Given exercise — Please put the lines of the listing below into a numbered list, from the line with "scientific name: Dannorrisia bigelovii" through the last line of the listing, both included. Skip any blank lines and leave the pictures out.
[Exercise inputs start]
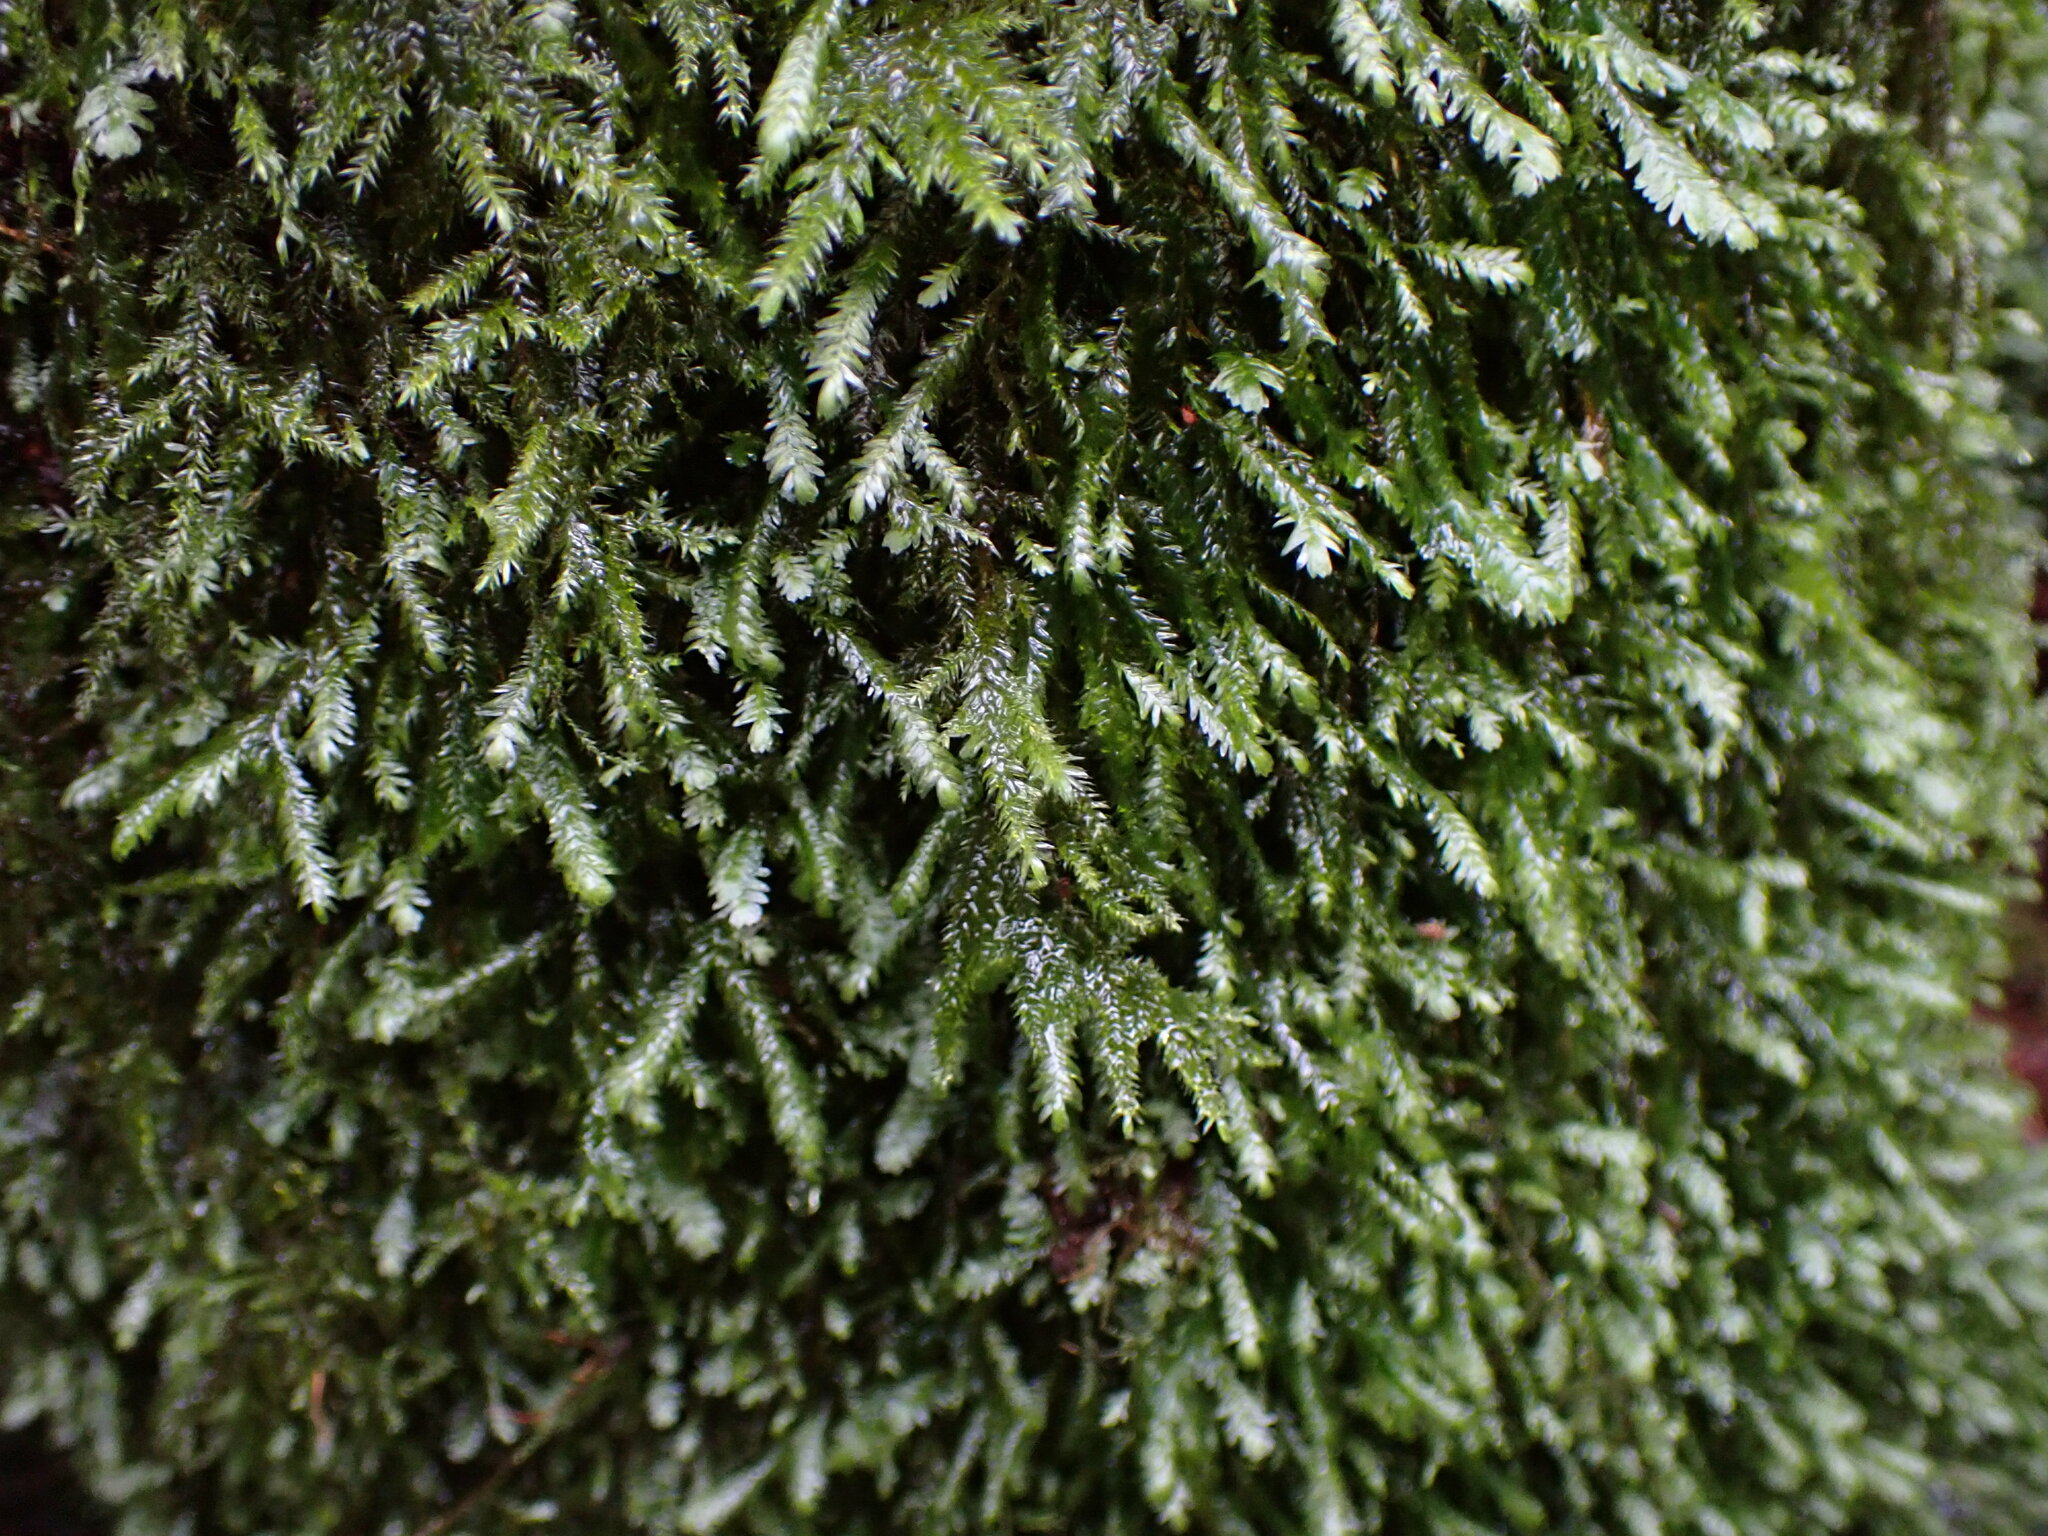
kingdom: Plantae
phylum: Bryophyta
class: Bryopsida
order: Hypnales
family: Neckeraceae
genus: Dannorrisia
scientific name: Dannorrisia bigelovii
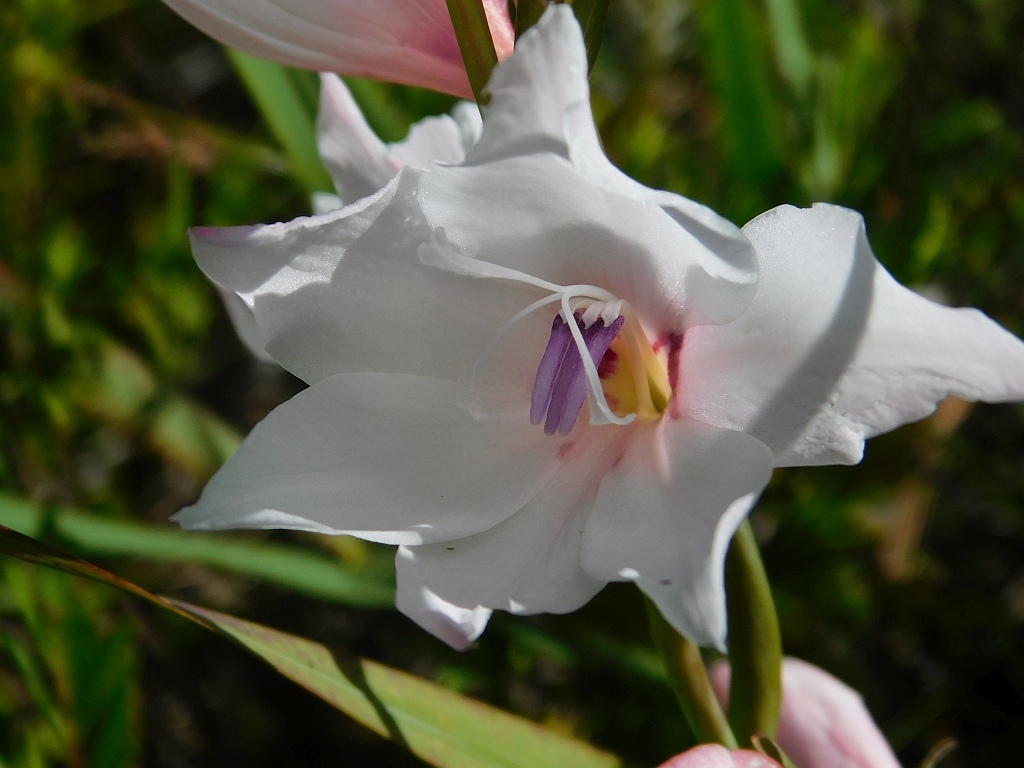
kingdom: Plantae
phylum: Tracheophyta
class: Liliopsida
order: Asparagales
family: Iridaceae
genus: Gladiolus
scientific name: Gladiolus carneus
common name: Painted-lady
[Exercise inputs end]
Output for this task —
1. scientific name: Dannorrisia bigelovii
2. kingdom: Plantae
3. phylum: Tracheophyta
4. class: Liliopsida
5. order: Asparagales
6. family: Iridaceae
7. genus: Gladiolus
8. scientific name: Gladiolus carneus
9. common name: Painted-lady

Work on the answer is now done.